====== Extracted entries ======

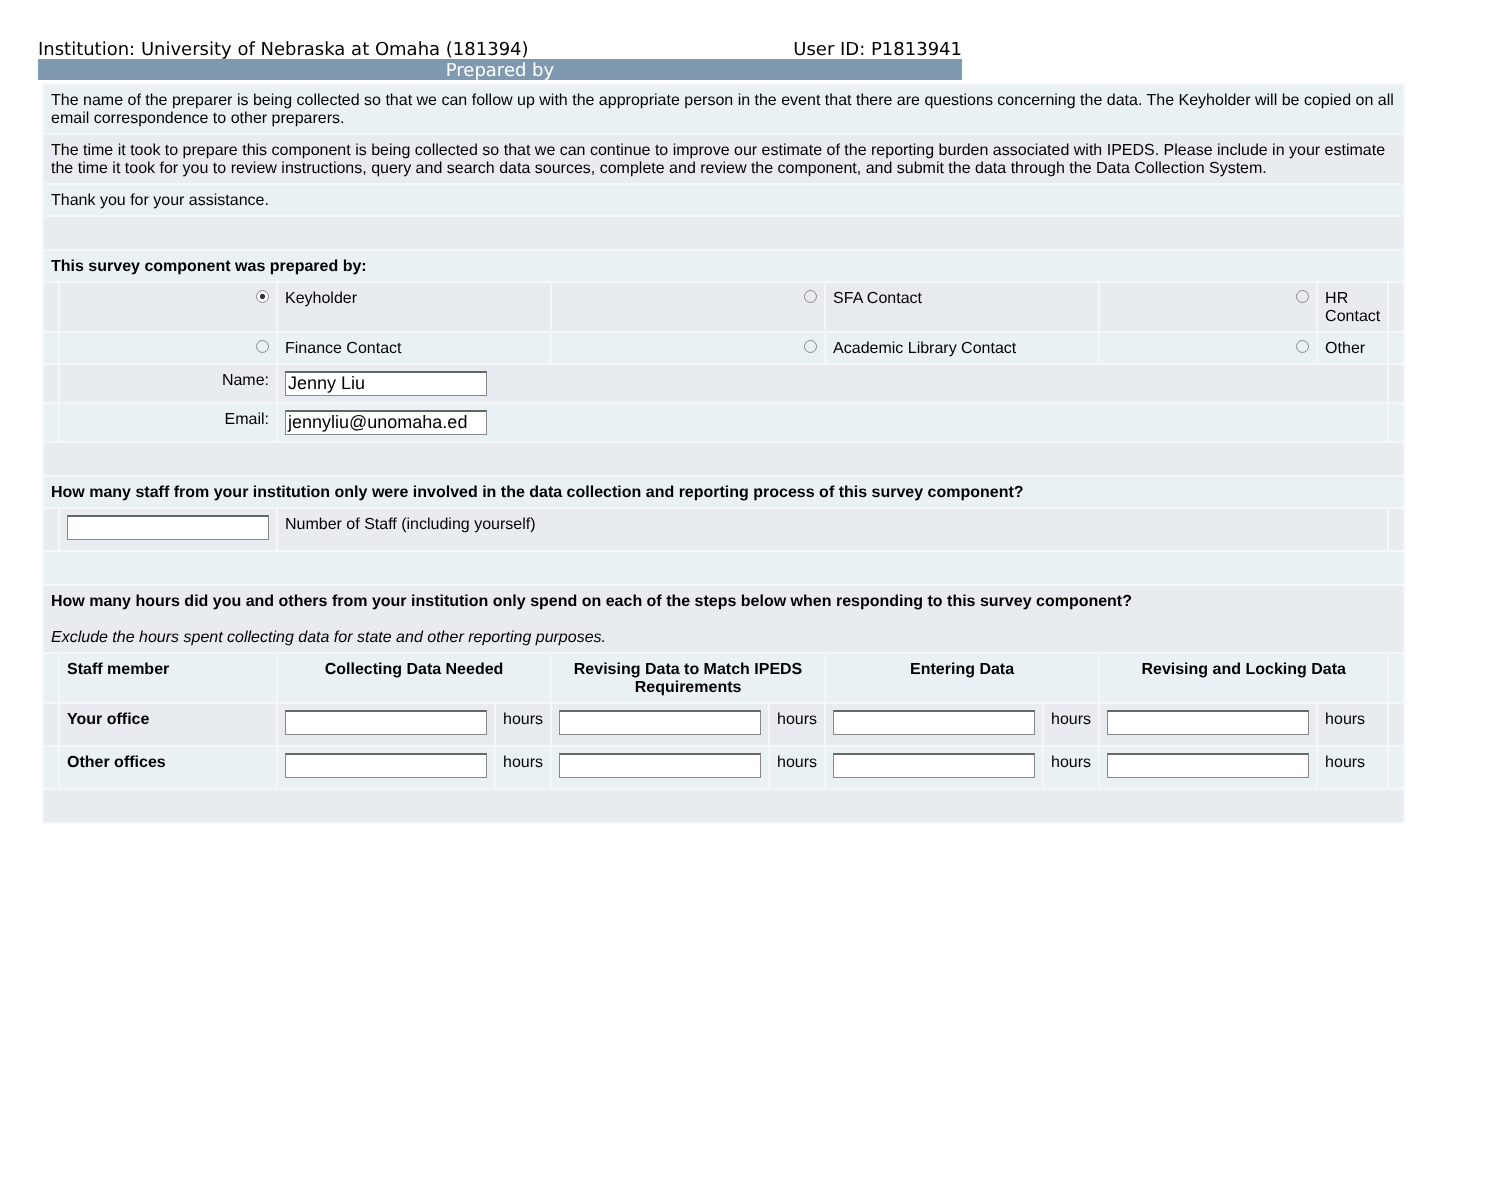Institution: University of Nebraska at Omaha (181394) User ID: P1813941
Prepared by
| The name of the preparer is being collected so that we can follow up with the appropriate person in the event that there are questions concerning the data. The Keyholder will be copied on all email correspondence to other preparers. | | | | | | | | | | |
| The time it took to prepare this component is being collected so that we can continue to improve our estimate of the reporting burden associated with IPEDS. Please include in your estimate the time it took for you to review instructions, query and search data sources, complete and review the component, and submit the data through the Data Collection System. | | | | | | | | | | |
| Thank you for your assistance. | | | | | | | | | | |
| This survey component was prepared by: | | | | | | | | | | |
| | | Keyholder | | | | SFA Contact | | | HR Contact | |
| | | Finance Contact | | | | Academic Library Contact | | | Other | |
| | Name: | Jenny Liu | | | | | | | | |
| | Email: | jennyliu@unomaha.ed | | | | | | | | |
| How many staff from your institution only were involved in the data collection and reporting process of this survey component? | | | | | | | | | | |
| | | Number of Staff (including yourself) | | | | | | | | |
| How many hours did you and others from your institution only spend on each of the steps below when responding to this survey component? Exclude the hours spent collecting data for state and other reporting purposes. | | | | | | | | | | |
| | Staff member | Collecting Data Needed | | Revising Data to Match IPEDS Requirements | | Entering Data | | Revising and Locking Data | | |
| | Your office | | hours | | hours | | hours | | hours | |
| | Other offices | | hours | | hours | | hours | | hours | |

======

→ Try it
A faithful copy is needed: reproduce all of the data above, leaving the pictures out.

→ Output of the exercise
Institution: University of Nebraska at Omaha (181394) User ID: P1813941
Prepared by
| The name of the preparer is being collected so that we can follow up with the appropriate person in the event that there are questions concerning the data. The Keyholder will be copied on all email correspondence to other preparers. | | | | | | | | | | |
| The time it took to prepare this component is being collected so that we can continue to improve our estimate of the reporting burden associated with IPEDS. Please include in your estimate the time it took for you to review instructions, query and search data sources, complete and review the component, and submit the data through the Data Collection System. | | | | | | | | | | |
| Thank you for your assistance. | | | | | | | | | | |
| This survey component was prepared by: | | | | | | | | | | |
| | | Keyholder | | | | SFA Contact | | | HR Contact | |
| | | Finance Contact | | | | Academic Library Contact | | | Other | |
| | Name: | Jenny Liu | | | | | | | | |
| | Email: | jennyliu@unomaha.ed | | | | | | | | |
| How many staff from your institution only were involved in the data collection and reporting process of this survey component? | | | | | | | | | | |
| | | Number of Staff (including yourself) | | | | | | | | |
| How many hours did you and others from your institution only spend on each of the steps below when responding to this survey component? Exclude the hours spent collecting data for state and other reporting purposes. | | | | | | | | | | |
| | Staff member | Collecting Data Needed | | Revising Data to Match IPEDS Requirements | | Entering Data | | Revising and Locking Data | | |
| | Your office | | hours | | hours | | hours | | hours | |
| | Other offices | | hours | | hours | | hours | | hours | |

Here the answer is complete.